If $A=[u_1\cdots u_r]$ and $B=[v_1\cdots v_r]$ have independent columns, prove that $B^TA$ is invertible, where $u_i,v_i\in\mathbb{R}^n, n\geq r$.
If $A,B$ have independent columns then $Ax=0\implies x=0$ and $By=0\implies y=0$.
I can also prove that $rank(B^TA)\leq \min(rank(B^T),rank(A))=r$
We have to prove, $B^TAx=0\implies x=0$, it would be helpful to get a hint on how to approach this.
Note: This is needed to derive the expression for an oblique projection matrix in the form $P=A(B^TA)^{-1}B^T$, where $\{u_1,\cdots,u_r\}$ is a basis for the range of P, i.e., $Range(P)$ and $\{u_1,\cdots,u_r\}$ is a basis for the rowspace of P, i.e, $N^\perp$, and the vectorspace $V=Range(P)\oplus Kernel(P)$
Please check Page 13 for the proof.
Best Answer
Note that $x\in \ker B^TA$ is equivalent to $Ax \in \ker B^T$. Since $A$ has independent columns, if $x$ is non-zero, then $Ax$ is a non-zero vector in the column space of $A$. Being in the null space of $B^T$ is the same as being in the orthogonal complement of the column space of $B$ (since $B^Tx=0 \Leftrightarrow y^TB^Tx=0 \text{ for all } y \Leftrightarrow \langle x, By\rangle=0 \text{ for all } y$ ).

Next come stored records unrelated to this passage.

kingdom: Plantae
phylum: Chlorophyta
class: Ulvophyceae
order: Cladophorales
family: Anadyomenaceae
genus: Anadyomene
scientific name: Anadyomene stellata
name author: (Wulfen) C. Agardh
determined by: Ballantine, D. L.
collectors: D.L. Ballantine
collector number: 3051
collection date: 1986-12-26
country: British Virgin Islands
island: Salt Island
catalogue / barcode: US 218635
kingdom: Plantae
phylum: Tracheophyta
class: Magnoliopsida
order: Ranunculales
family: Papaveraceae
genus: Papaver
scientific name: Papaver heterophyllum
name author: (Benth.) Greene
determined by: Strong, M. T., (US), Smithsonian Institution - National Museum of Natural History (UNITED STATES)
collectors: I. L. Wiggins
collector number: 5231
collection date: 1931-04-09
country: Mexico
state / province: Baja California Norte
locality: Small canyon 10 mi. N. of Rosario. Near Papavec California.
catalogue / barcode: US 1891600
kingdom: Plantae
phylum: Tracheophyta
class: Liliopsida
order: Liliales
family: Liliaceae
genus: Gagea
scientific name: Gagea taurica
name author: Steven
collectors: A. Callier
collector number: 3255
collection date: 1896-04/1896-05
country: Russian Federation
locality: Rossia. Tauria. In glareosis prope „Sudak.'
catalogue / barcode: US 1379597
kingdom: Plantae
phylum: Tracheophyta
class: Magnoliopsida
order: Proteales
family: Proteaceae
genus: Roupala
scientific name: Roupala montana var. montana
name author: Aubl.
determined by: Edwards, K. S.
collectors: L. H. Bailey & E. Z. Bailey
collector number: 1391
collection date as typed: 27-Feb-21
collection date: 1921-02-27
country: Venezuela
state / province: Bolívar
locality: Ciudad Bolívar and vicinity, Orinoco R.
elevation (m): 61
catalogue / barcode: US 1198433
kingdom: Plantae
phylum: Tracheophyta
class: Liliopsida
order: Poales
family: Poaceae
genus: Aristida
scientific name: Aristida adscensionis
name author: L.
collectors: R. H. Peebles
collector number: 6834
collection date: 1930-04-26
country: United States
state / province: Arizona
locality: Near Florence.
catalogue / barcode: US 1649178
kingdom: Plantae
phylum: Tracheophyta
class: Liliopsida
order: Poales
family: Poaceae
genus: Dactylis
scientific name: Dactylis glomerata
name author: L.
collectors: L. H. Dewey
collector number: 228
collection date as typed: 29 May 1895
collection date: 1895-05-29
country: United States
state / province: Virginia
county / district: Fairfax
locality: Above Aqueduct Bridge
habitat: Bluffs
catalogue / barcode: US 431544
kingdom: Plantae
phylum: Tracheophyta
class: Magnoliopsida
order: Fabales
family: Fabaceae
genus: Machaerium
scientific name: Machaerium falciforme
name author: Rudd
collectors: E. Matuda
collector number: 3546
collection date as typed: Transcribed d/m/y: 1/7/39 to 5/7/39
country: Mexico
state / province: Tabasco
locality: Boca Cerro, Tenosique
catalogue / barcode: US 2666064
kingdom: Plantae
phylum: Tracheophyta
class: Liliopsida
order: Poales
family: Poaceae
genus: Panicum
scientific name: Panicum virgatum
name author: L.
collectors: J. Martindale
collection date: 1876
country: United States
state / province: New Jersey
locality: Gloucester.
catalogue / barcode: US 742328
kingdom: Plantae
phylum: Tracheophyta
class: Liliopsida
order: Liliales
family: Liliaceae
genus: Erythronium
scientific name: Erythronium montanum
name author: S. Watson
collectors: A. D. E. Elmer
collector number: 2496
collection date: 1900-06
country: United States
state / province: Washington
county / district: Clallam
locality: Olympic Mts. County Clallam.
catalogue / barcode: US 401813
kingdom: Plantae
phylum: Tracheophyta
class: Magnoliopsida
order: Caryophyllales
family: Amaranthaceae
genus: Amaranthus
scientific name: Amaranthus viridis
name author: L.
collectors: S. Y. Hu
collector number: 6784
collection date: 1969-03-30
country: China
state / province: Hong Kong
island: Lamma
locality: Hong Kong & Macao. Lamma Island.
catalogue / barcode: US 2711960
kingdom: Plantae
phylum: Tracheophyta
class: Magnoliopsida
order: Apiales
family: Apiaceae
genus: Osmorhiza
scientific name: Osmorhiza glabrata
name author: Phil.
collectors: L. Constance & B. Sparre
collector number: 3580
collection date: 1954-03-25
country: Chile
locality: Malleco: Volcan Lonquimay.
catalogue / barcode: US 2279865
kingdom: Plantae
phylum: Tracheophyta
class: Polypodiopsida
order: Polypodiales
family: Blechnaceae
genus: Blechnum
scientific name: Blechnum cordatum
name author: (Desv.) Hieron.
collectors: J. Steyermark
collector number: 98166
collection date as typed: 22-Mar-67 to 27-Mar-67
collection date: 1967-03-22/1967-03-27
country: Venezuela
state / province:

Then $Ax$ is in the intersection of column space of $A$ and the orthogonal complement of the column space of $B$. But if these two have non-trivial intersection, their sum has dimension which is insufficient to span the ambient space ($\dim V+W=\dim V+ \dim W- \dim V\cap W $, which in our case gives at most $r+(n-r)-1=n-1$). Thus the only $x$ that can be in $\ker B^TA$ is the zero $x$.